I myself no longer do research in the field in which I received my doctorate, because of such considerations.
@Pagan Topologist, your comments shock and sadden me. Do you have any comprehension of what exactly the "horror" was? You probably don't know anyone personally who was harmed or killed in Hiroshima. There are still people today getting sick by living near nuclear power stations. And it still escapes me how we are going to keep our atomic waste secure for the thousands of years to come. Okay, I won't be here. But I do feel that I have a duty to the generations that come after me to explain what it entails.
Don't just do the research because you can. Reflect.
However poorly #6 was worded, help reword it so that it does, indeed, make sense.
I think that EuropeanFemaleScienceProfessor's reading of #6 is correct, as opposed to FSP's and aaron_e's interpretation.
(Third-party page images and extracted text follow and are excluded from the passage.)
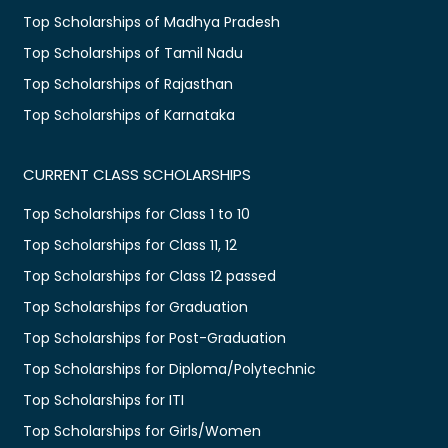
Top Scholarships of Madhya Pradesh
Top Scholarships of Tamil Nadu
Top Scholarships of Rajasthan
Top Scholarships of Karnataka
CURRENT CLASS SCHOLARSHIPS
Top Scholarships for Class 1 to 10
Top Scholarships for Class 11, 12
Top Scholarships for Class 12 passed
Top Scholarships for Graduation
Top Scholarships for Post-Graduation
Top Scholarships for Diploma/Polytechnic
Top Scholarships for ITI
Top Scholarships for Girls/Women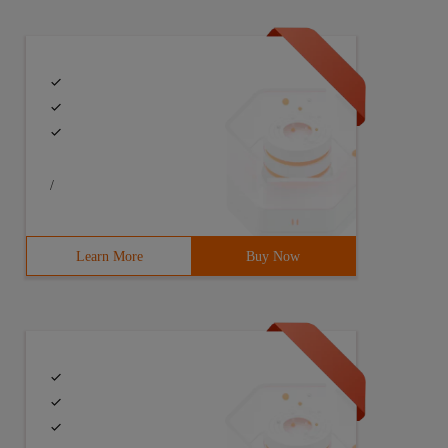
/
Learn More
Buy Now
But it's still flat-out wrong. We require informed consent and other protections of research subjects because ethical considerations take priority over scientific productivity, not because ethics determine scientific success. Failure to understand that is why embryonic stem-cell research opponents can be labeled "anti-science" by people who seem to think that we don't routinely impose such limits on research all the time.
She seems to understand that, but doesn't seem especially troubled by the passing off of a completely defensible ethical stance as a completely dishonest scientific claim.
What's wrong with #5 and #6? You don't think science has a context that dictates what scientists can and can't research, thus influence what we can and can't learn? Or is there something else about them?
(Context: is our ability to develop successful gene therapies for cerebral palsy, Alzheimer's, diabetes restricted by what society claims is ethical or acceptable?)
Oh, I think I understand now - it's the "only" in #6. I didn't read that as saying that failure isn't possible if science is done within a specific context, but rather that it's not possible to succeed without taking those contexts into consideration.
Did that help? Or did I just make my own initial question even worse?
(Also, let me note for the benefit of other readers that what aaron_e said also applies to those of us who study the history of science.)